Right, and in Southeast Asia and as far north as Korea, a subset of dogs became meat domesticates. (Northern Chinese ceased this in the neo-Confucian period. And became sentimentalised as pets, maybe imitating Europeans, under the Ming. Japanese ceased this with Buddhism.)

These dogs ate plenty starches from human leftovers, which bulked them up. Also although these Asian to Polynesian canines are often said to be vegetarian, they had free roam and autonomously seized upon rodents and the like. They did not take large prey, either alone or with human companions.

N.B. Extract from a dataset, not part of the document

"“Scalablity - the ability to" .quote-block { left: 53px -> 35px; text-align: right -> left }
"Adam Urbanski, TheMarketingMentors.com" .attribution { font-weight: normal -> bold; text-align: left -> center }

This is surely not the original relationship that led to dog domestication. But the way humans in Europe regard dogs, is also atypical. Arabs and Bantu use dogs for hunting, but they are free roaming or housed outside the house. It is the familiarity and intimacy of Europeans and related peoples with dogs, that is special. Not the practice of hunting with dogs, as you said.

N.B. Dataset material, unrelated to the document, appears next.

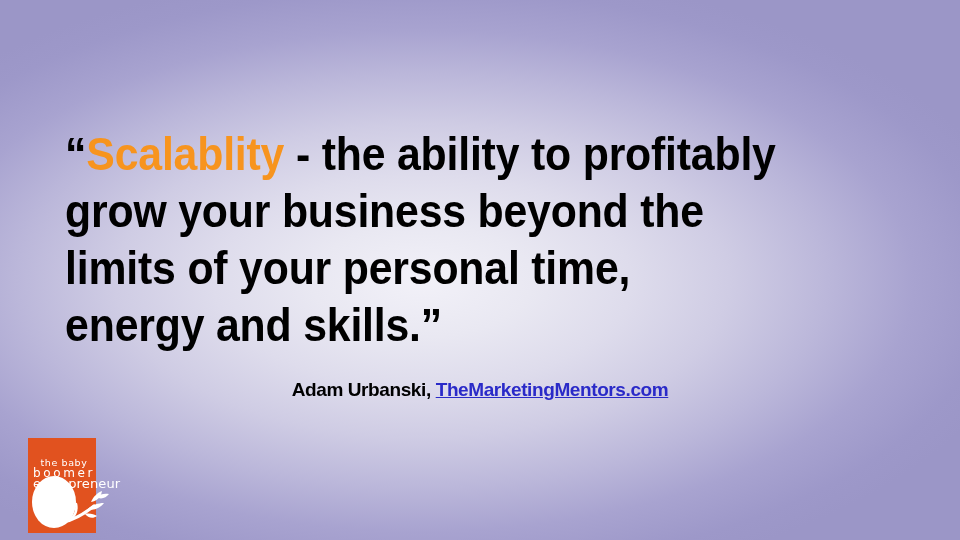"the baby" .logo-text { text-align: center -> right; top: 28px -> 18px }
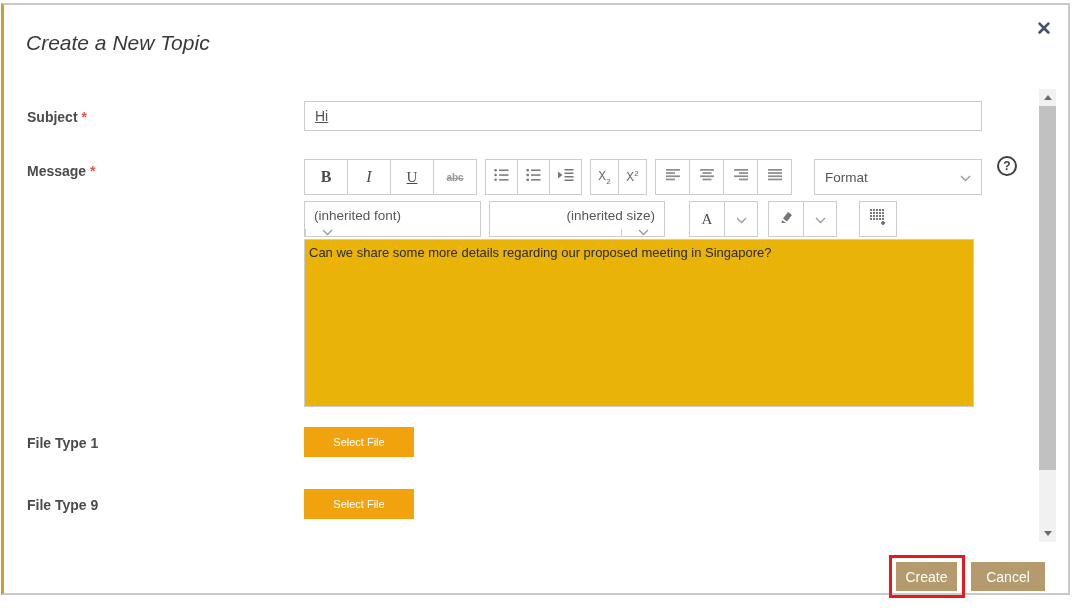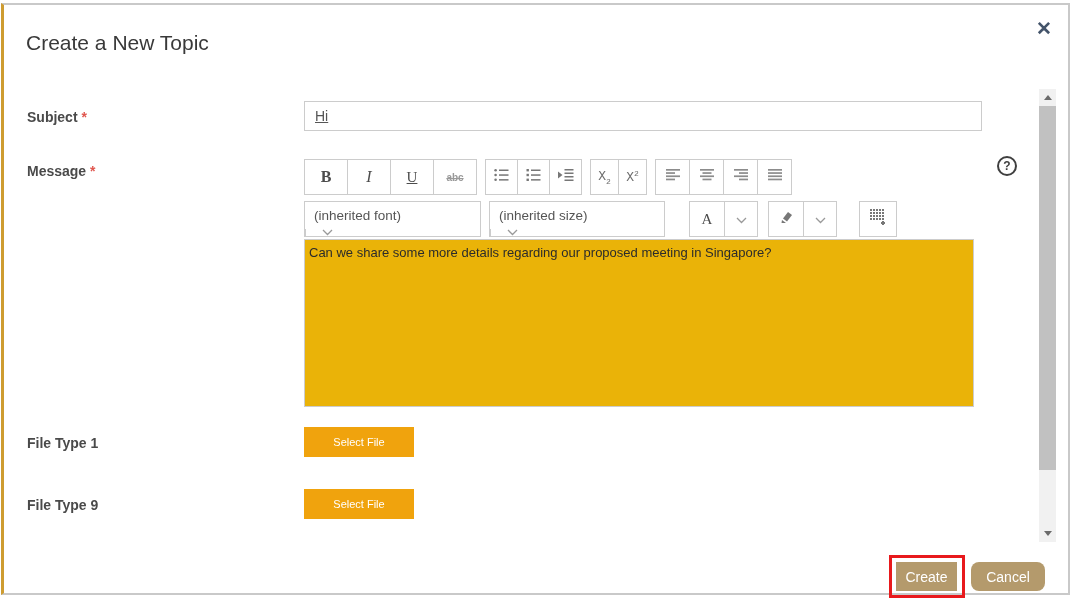"Create a New Topic" .title { font-style: none -> italic }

I think an explanation might be seen in Aussie Aboriginals, living where winters or nights are cold. There, dingos were aloof and only semi-domesticated, but they accompanied men in hunting, and women in foraging, an act that disturbed suitable prey such as goannas. Nonetheless, the dingos have another use to the Australians: they would join aboriginal people as live bedding at night time.

Hunting cooperation of the kind seen in Australia, is not unique to that continent. In South America and Central Africa, similar uses of the dog in hunting are common, yet they don't come into human living spaces. The dog is rare among utility domesticates in that regard.